Meta has introduced yet another short-form video feed, but this one is made up entirely of AI-generated clips. Called Vibes, the feature is rolling out inside the Meta AI app and on meta.ai, offering users a stream of algorithmically created videos reminiscent of TikTok or Instagram Reels—except none of it is filmed by people.
In a launch post on Instagram, CEO Mark Zuckerberg shared examples of the kind of content Vibes will surface: blurry animated creatures jumping between cubes, a cat kneading dough, and a stylized ancient Egyptian woman taking a selfie.
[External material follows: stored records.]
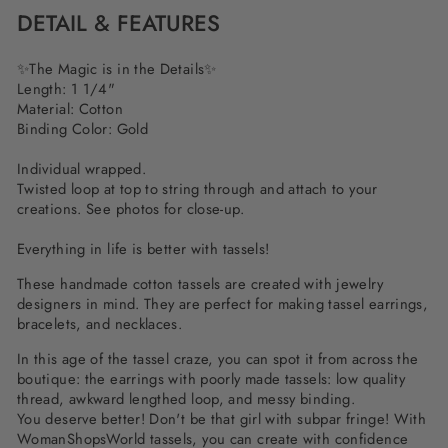
DETAIL & FEATURES
✨The Magic is in the Details✨
Length: 1 1/4"
Material: Cotton
Binding Color: Gold
Individual wrapped.
Twisted loop at top to string through and attach to your
creations. See photos for close-up.
Everything in life is better with tassels!
These handmade cotton tassels are created with jewelry
designers in mind. They are perfect for making tassel earrings,
bracelets, and necklaces.
In this age of the tassel craze, you can spot it from across the
boutique: the earrings with poorly made tassels: low quality
thread, awkward lengthed loop, and messy binding.
You deserve better! Don't be that girl with subpar fringe! With
WomanShopsWorld tassels, you can create with confidence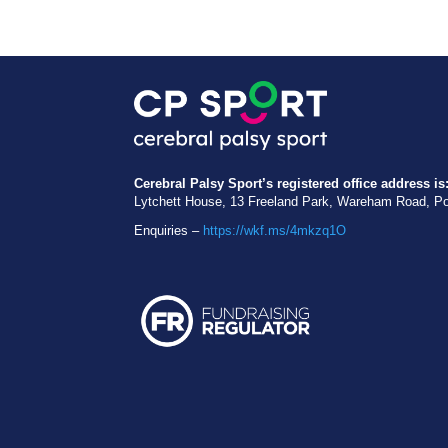
Cerebral Palsy Sport’s registered office address is
Lytchett House, 13 Freeland Park, Wareham Road, P
Enquiries –
https://wkf.ms/4mkzq1O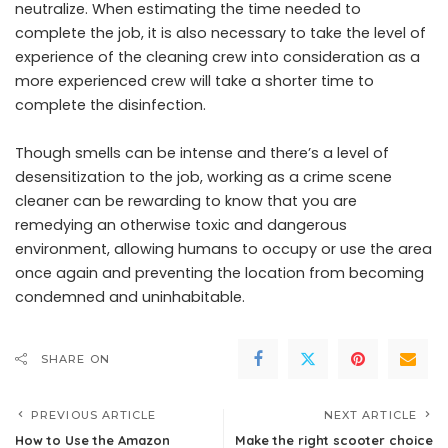
neutralize. When estimating the time needed to
complete the job, it is also necessary to take the level of
experience of the cleaning crew into consideration as a
more experienced crew will take a shorter time to
complete the disinfection.
Though smells can be intense and there’s a level of
desensitization to the job, working as a crime scene
cleaner can be rewarding to know that you are
remedying an otherwise toxic and dangerous
environment, allowing humans to occupy or use the area
once again and preventing the location from becoming
condemned and uninhabitable.
SHARE ON
PREVIOUS ARTICLE
NEXT ARTICLE
How to Use the Amazon
Make the right scooter choice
Users can scroll through the feed, remix videos they find, or generate new ones from scratch by adding visuals, music, and stylistic tweaks before posting to Vibes, or cross-sharing to Instagram and Facebook.
Meta has partnered with Midjourney and Black Forest Labs to power this early version, while continuing work on its own video-generation systems. Chief AI officer Alexandr Wang described Vibes as a way to explore new creative formats, but the reaction from users has been far from enthusiastic. Comments under Zuckerberg’s announcement ranged from confusion to outright mockery, with one of the top responses reading simply: “gang nobody wants this.”
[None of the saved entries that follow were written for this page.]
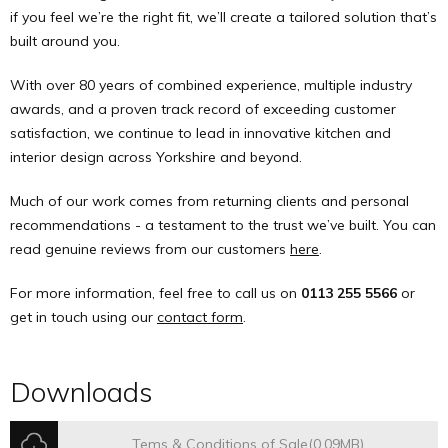
if you feel we’re the right fit, we’ll create a tailored solution that’s
built around you.
With over 80 years of combined experience, multiple industry
awards, and a proven track record of exceeding customer
satisfaction, we continue to lead in innovative kitchen and
interior design across Yorkshire and beyond.
Much of our work comes from returning clients and personal
recommendations - a testament to the trust we’ve built. You can
read genuine reviews from our customers
here
.
For more information, feel free to call us on
0113 255 5566
or
get in touch using our
contact form
.
Downloads
Tems & Conditions of Sale
(0.09MB)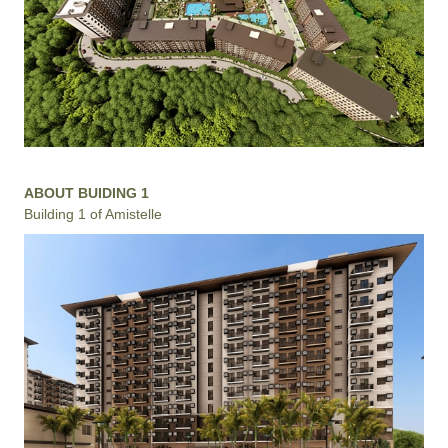
ABOUT BUIDING 1
Building 1 of Amistelle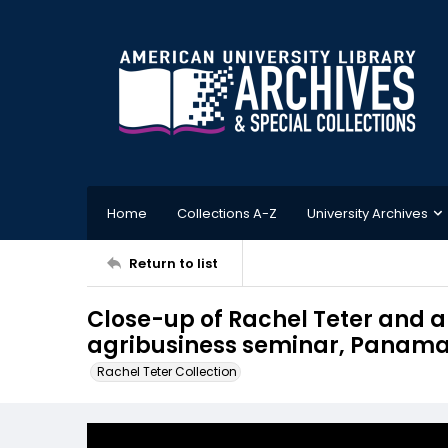
Home
Collections A-Z
University Archives
Return to list
Close-up of Rachel Teter and an
agribusiness seminar, Panam
Rachel Teter Collection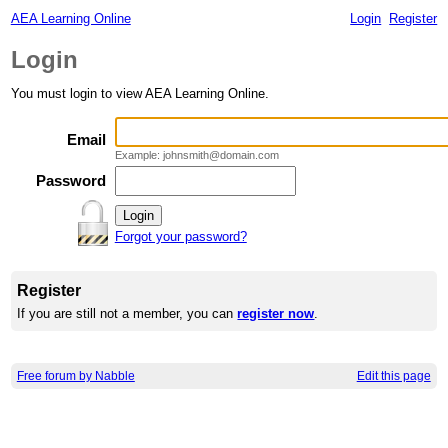
AEA Learning Online
Login
Register
Login
You must login to view AEA Learning Online.
Email
Example: johnsmith@domain.com
Password
Forgot your password?
Register
If you are still not a member, you can
register now
.
Free forum by Nabble
Edit this page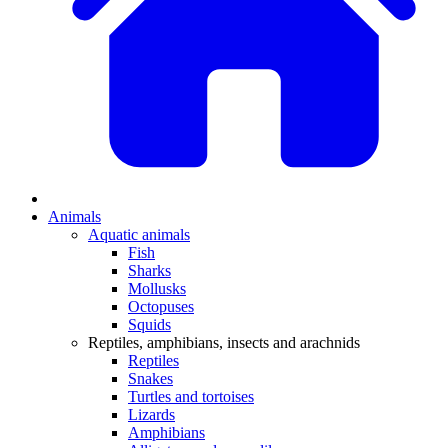
Animals
Aquatic animals
Fish
Sharks
Mollusks
Octopuses
Squids
Reptiles, amphibians, insects and arachnids
Reptiles
Snakes
Turtles and tortoises
Lizards
Amphibians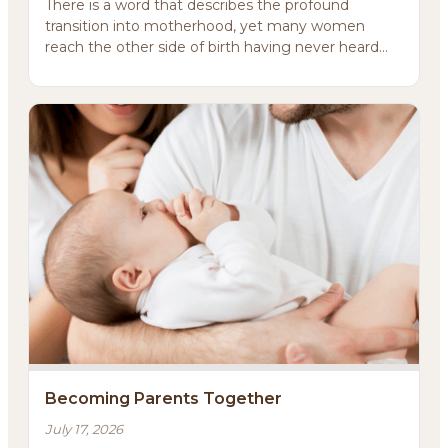
There is a word that describes the profound
transition into motherhood, yet many women
reach the other side of birth having never heard
it.That word i...
About
Methodology
Services
Meditations
Newsletter
Becoming Parents Together
Client Portal
July 17, 2026
Search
The timing of the feature is also striking. Social platforms have been struggling to keep AI-generated “slop” from overwhelming feeds, with YouTube and others experimenting with stricter labeling and content moderation. Meta itself previously told creators to prioritize “authentic storytelling” over algorithmic filler, raising questions about why it is now leaning into a model that encourages the very content it once downplayed.
The move fits into Meta’s larger push to prove itself in AI after being overshadowed by rivals like OpenAI, Anthropic, and Google DeepMind. Earlier this year, the company formed Meta Superintelligence Labs and reorganized its AI teams to accelerate development across foundation models, research, and infrastructure. Vibes is one of the first consumer-facing experiments to come out of that restructuring.
Whether Vibes finds an audience or quickly fades will depend on if users see value in AI-only video feeds. For now, the rollout suggests Meta is betting that leaning further into synthetic media will spark new engagement—even as much of its user base openly questions the appeal.